To meet the other, we must abandon comparison. As long as I am "superior" or "normal," I signal that the other is "inferior" or "abnormal." And if I ever decide that they irritate me or cost me too much, I will be tempted to do away with them.
Most of the time, we encounter people like us—people who share our ideas, who flatter us (and we call them "intelligent" to give weight to their praise). We build a small universe where the other becomes a mirror reflecting a flattering image of ourselves. If the image they show us displeases us, we push them beyond our horizon. The world becomes divided into those we meet and the "others."

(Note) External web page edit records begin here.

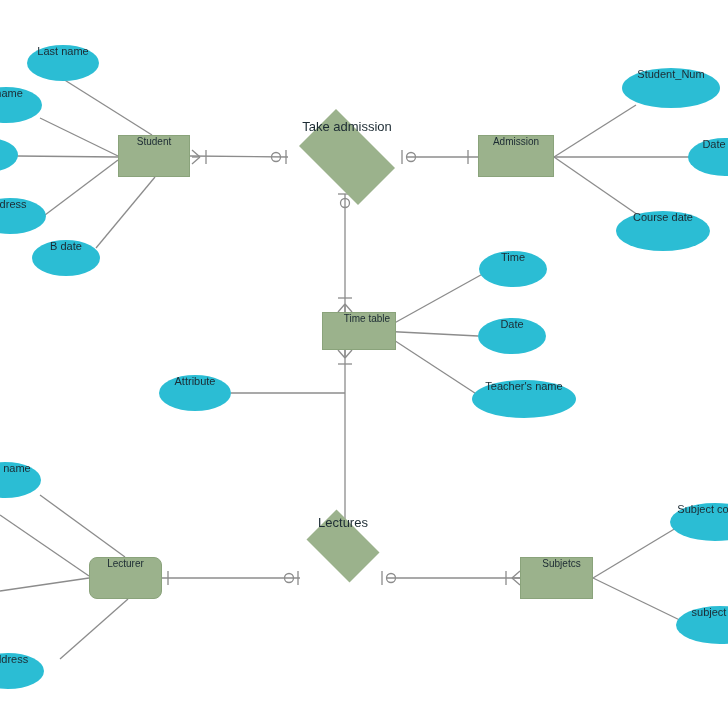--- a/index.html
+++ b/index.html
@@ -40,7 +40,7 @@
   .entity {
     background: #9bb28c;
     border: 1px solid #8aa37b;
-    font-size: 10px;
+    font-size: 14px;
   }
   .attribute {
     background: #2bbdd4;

Who among us has never felt this? I have found myself completely unprepared when faced with people I did not expect. Their presence made me uneasy and seemed to suffocate every capacity I had for encounter. Then one day something shifted. I no longer spoke of the other in medical terms, or political terms, or pastoral terms. Slowly, fear gave way to trust. The other became my brother, my sister.
Years ago, I was on a train headed to Germany. I remember a family next to me with a small child. I longed to play with him, to hold him. But the train arrived in Strasbourg. I got off and went to the waiting room—I had hours to spend there, and it was night. Soon after, a man stumbled in and sat down beside me. He was completely drunk. I do not know if in "normal" times I would have let him sleep on my lap (normal time is so often the time of selfishness and fear). But that evening, beyond what I saw and smelled from him, I knew there was a child in him, more vulnerable than the one I had seen on the train before. He rested his head on my lap and slept in that position until dawn.
To meet the other does not mean to choose them. It means to choose to let yourself be chosen by them.
When we speak of poverty, we usually think of a manageable poverty, one that lets us grow without being born again. But when poverty reveals itself as it truly is, it stuns us and we pull back with the best excuses: "Anything, but not this."
The poor always disturb us because they shake the building of certainties we have patiently constructed. And to be honest, they open us to a freedom we do not yet wish to have.
To encounter is to discover that we are present to one another, that we live for one another. Not only to look into each other's eyes and feel good together, but to look in the same direction and move forward as one.
In Faith and Light, we must be ready to let the presence of the poorest call us into question.
Because of their hunger for love, as at Cana, they will lead us beyond our hesitation, beyond what we had planned and foreseen. They will open our hearts to the unexpected and to celebration.